## Task statement
Rewrite the lines from the very first one through the line containing "36: (406, 37)", both included, replacing "top-left" with "upper-left" and leaving everything else unchanged. Give only those lines, and omit the pictures.

::::

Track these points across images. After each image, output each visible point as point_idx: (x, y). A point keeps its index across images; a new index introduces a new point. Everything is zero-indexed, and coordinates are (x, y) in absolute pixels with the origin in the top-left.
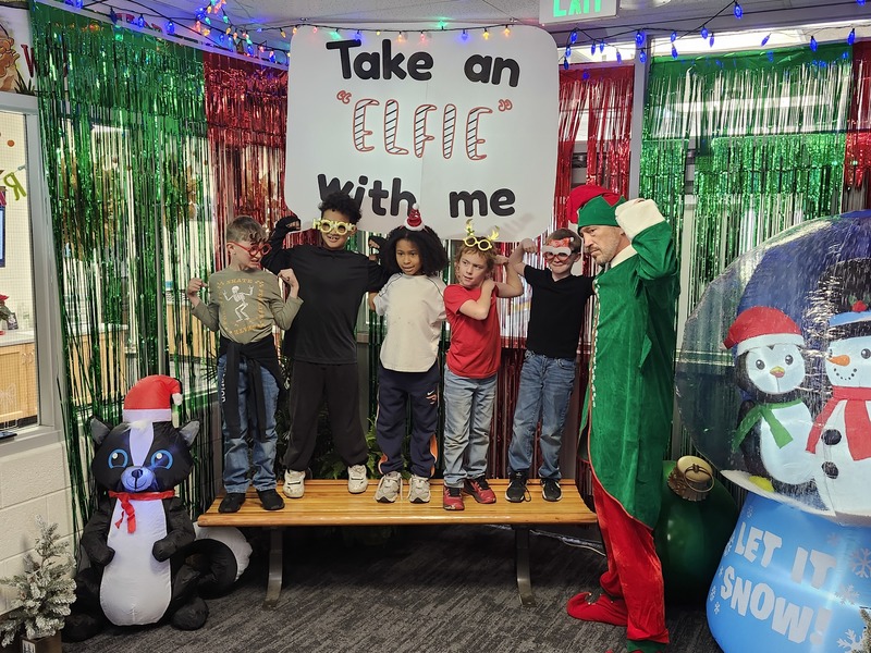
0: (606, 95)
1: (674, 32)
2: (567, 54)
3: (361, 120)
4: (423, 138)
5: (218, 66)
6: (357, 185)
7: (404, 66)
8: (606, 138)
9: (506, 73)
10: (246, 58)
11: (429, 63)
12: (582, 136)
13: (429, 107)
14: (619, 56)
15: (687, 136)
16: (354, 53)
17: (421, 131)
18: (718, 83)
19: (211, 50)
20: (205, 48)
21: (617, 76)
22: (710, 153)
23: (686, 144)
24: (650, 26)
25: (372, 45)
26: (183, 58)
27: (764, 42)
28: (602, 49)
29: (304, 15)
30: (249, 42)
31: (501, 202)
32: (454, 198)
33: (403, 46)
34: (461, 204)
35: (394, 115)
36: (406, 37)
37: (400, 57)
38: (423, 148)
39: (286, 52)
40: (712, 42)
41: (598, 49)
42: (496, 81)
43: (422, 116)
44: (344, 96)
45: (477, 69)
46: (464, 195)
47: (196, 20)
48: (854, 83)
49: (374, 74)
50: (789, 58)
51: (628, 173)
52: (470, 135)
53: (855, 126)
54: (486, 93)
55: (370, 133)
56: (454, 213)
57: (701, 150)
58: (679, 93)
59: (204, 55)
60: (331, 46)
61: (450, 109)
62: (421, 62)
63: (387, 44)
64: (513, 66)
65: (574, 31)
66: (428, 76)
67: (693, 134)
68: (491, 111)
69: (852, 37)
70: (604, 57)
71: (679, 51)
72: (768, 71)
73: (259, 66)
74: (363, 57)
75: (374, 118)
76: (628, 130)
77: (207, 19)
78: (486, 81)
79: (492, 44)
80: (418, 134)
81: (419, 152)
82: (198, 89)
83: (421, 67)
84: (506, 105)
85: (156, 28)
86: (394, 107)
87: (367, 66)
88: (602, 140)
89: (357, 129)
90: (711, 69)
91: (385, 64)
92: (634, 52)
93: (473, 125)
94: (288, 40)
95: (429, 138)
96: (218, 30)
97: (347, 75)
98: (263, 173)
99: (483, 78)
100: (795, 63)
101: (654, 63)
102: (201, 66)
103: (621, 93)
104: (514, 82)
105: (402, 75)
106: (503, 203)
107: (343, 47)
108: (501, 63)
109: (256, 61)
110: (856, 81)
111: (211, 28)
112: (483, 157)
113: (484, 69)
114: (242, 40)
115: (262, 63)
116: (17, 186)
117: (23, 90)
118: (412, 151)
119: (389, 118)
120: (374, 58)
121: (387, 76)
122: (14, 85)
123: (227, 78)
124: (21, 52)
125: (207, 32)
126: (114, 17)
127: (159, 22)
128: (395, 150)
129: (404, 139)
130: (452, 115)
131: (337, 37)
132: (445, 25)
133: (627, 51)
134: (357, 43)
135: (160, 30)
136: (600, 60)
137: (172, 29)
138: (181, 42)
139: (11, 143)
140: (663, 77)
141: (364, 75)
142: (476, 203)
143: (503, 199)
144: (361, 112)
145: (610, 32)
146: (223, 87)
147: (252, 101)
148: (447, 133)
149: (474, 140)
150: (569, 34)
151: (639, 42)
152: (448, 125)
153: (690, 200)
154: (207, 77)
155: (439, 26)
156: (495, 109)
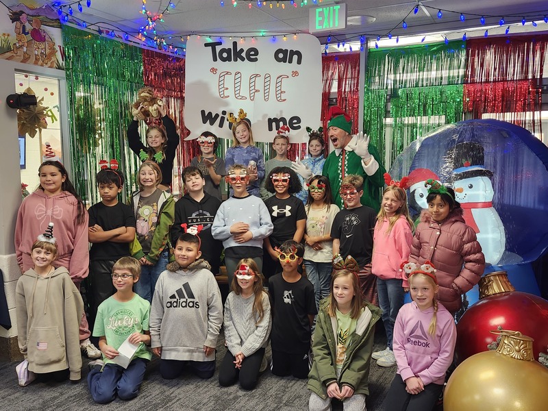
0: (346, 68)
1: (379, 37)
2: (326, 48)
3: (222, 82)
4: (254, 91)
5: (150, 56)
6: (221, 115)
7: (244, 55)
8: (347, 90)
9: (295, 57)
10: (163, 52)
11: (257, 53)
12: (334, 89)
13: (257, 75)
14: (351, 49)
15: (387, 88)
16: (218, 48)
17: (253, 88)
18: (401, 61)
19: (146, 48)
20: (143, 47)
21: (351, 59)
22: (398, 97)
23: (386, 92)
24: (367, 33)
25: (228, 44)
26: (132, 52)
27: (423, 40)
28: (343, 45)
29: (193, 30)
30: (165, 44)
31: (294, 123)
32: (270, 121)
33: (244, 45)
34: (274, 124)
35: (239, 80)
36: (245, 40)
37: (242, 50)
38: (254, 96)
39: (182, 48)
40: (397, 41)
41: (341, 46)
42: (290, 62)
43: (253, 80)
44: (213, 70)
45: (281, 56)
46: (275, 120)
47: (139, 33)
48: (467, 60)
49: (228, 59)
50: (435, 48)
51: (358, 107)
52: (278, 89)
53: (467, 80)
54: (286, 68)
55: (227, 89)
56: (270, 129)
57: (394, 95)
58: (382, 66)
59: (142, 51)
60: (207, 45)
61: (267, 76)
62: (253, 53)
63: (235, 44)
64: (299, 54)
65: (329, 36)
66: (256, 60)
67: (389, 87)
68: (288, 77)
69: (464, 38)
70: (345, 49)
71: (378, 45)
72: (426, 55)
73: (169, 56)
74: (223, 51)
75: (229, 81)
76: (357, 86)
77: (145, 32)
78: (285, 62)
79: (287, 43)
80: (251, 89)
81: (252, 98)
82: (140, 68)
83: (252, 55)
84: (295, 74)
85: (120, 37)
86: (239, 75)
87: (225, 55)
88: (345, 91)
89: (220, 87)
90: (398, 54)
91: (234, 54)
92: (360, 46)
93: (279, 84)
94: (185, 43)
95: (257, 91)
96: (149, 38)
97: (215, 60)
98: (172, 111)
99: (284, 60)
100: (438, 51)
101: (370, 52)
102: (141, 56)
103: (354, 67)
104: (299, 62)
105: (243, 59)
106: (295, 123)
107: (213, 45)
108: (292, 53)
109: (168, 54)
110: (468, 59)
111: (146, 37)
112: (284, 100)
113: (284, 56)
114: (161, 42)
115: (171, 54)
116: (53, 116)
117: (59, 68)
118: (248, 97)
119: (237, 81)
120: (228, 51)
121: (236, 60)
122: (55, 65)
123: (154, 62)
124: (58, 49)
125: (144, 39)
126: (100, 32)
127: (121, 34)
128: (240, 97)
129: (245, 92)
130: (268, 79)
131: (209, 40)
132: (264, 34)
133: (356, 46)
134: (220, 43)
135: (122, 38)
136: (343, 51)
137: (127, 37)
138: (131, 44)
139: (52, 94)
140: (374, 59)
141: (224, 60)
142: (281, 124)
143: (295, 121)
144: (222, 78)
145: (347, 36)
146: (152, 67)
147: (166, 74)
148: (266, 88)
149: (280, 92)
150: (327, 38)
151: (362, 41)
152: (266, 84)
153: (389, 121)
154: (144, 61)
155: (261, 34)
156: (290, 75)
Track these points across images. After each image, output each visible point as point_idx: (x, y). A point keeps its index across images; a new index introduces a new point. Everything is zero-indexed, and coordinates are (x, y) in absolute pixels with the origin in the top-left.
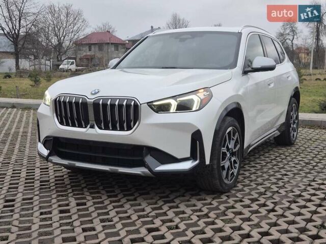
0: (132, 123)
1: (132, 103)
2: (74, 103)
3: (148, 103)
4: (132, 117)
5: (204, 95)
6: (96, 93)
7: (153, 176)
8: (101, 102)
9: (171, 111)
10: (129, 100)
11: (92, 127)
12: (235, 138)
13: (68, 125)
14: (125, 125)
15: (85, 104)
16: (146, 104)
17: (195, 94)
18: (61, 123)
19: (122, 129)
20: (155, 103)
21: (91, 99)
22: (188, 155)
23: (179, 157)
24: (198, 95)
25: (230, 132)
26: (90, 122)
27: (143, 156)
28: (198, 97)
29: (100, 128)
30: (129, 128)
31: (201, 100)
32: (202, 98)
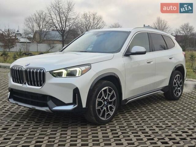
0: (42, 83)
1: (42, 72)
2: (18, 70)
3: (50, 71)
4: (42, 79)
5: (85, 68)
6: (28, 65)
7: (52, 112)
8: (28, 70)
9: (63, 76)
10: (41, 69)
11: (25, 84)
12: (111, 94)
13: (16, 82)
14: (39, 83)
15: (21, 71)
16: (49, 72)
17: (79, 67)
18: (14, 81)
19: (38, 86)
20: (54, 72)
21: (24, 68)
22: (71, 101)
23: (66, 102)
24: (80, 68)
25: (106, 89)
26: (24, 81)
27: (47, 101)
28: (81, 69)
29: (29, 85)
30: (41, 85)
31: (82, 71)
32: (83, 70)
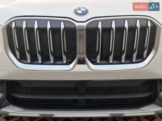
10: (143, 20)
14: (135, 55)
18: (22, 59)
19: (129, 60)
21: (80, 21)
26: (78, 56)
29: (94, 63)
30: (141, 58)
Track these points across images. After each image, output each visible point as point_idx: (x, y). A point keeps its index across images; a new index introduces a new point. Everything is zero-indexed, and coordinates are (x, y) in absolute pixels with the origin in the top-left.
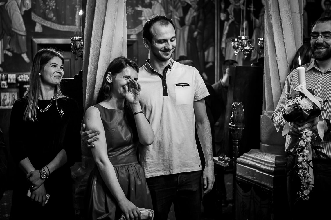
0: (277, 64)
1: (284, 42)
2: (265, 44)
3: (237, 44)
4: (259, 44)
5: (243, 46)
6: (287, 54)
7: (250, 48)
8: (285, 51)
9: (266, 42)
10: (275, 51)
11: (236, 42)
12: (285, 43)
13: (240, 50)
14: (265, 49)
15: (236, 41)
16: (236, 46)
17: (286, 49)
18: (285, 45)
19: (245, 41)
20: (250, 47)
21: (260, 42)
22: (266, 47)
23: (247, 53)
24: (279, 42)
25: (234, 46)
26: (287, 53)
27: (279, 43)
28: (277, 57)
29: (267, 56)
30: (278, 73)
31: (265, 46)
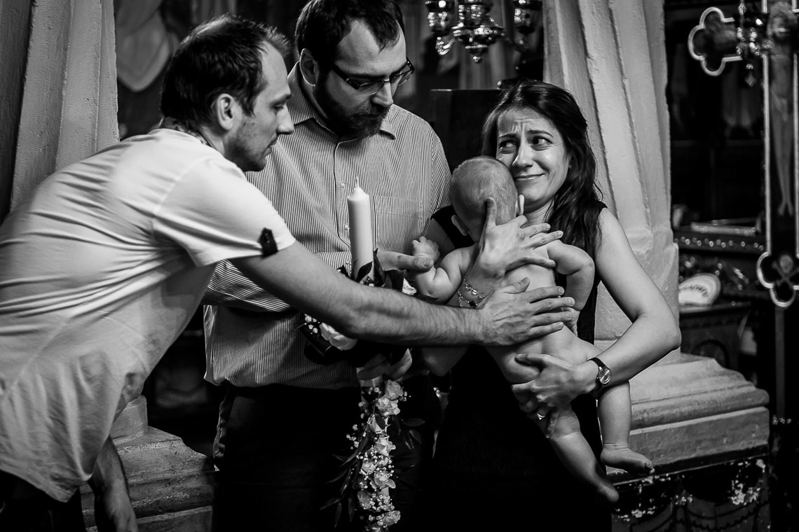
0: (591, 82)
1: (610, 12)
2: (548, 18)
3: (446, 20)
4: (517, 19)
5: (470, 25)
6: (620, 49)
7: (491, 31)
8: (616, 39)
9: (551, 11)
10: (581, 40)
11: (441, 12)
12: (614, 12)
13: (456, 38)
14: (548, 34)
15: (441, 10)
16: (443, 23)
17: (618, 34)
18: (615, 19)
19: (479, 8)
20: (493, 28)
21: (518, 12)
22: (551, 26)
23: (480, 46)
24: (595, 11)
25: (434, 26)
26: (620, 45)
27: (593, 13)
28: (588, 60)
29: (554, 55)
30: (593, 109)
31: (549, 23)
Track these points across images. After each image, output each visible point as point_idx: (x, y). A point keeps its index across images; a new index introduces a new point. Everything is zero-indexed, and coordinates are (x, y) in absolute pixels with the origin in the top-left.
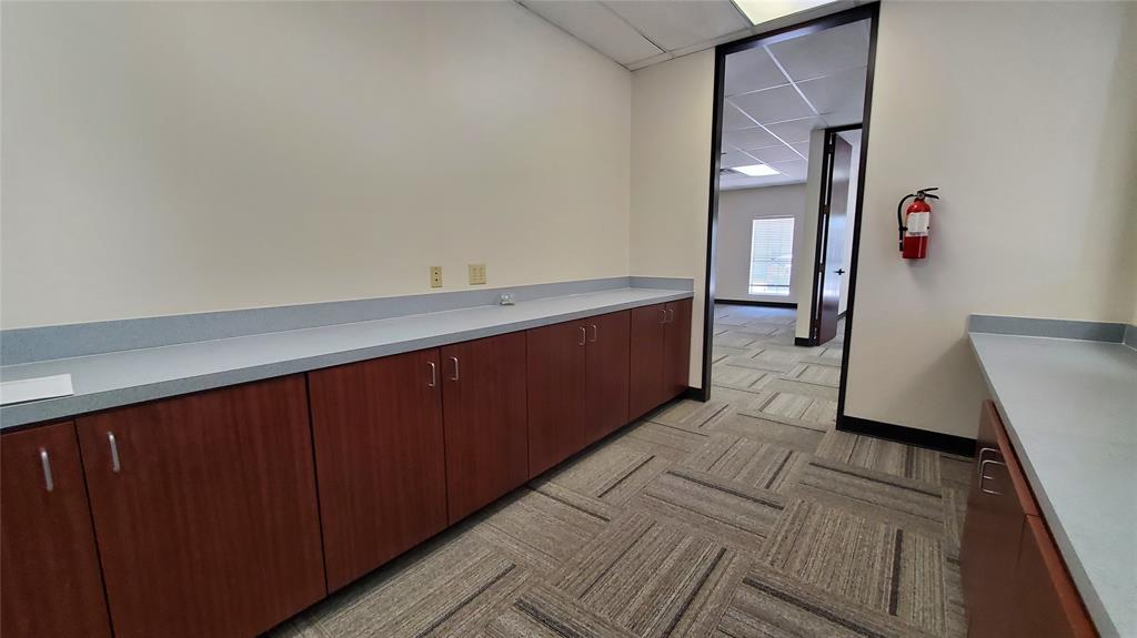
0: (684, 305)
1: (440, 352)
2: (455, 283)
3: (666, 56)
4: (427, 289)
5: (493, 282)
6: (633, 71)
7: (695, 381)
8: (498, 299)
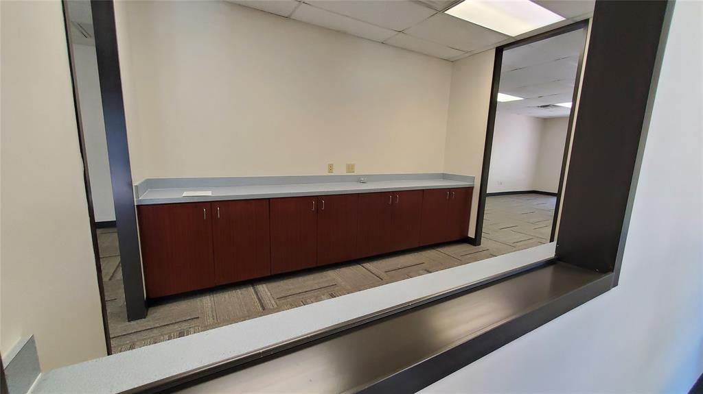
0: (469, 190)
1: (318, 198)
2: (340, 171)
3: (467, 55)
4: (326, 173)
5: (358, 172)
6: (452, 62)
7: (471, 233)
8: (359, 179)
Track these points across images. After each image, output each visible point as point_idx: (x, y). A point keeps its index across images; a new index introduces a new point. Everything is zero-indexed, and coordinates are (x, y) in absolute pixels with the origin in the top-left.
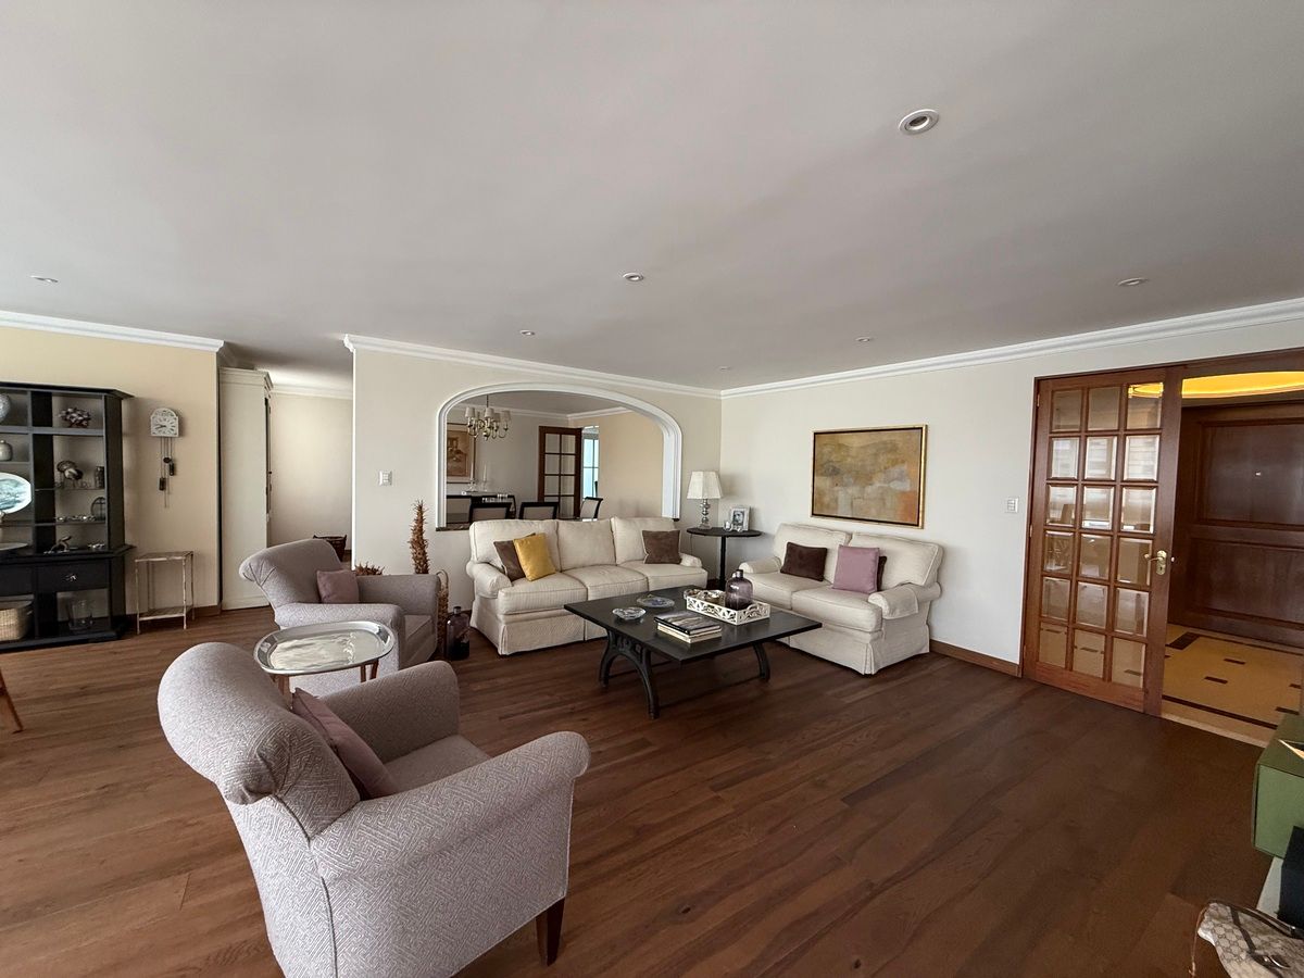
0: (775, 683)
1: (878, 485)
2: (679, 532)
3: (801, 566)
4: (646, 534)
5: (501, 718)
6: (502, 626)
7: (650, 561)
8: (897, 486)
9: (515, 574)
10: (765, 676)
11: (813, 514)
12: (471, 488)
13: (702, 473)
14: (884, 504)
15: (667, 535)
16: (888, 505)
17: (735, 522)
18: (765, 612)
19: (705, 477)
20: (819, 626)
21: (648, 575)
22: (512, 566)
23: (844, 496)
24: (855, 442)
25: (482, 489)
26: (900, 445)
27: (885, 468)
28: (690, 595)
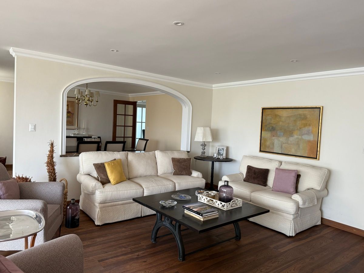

::::

## Solved problem
Track these points across images. After each image, output each visible point as point_idx: (x, y). A point keeps its index across images; a new index introduces a new point. Everything is zero-indexed, and coordinates are (x, y) in absolute pixels with the origin in the upper-left.
0: (606, 95)
1: (674, 32)
2: (567, 54)
3: (361, 120)
4: (423, 138)
5: (218, 66)
6: (357, 185)
7: (404, 66)
8: (606, 138)
9: (506, 73)
10: (246, 58)
11: (429, 63)
12: (582, 136)
13: (429, 107)
14: (619, 56)
15: (687, 136)
16: (354, 53)
17: (421, 131)
18: (718, 83)
19: (211, 50)
20: (205, 48)
21: (617, 76)
22: (710, 153)
23: (686, 144)
24: (650, 26)
25: (372, 45)
26: (183, 58)
27: (764, 42)
28: (602, 49)
29: (304, 15)
30: (249, 42)
31: (501, 202)
32: (454, 198)
33: (403, 46)
34: (461, 204)
35: (394, 115)
36: (406, 37)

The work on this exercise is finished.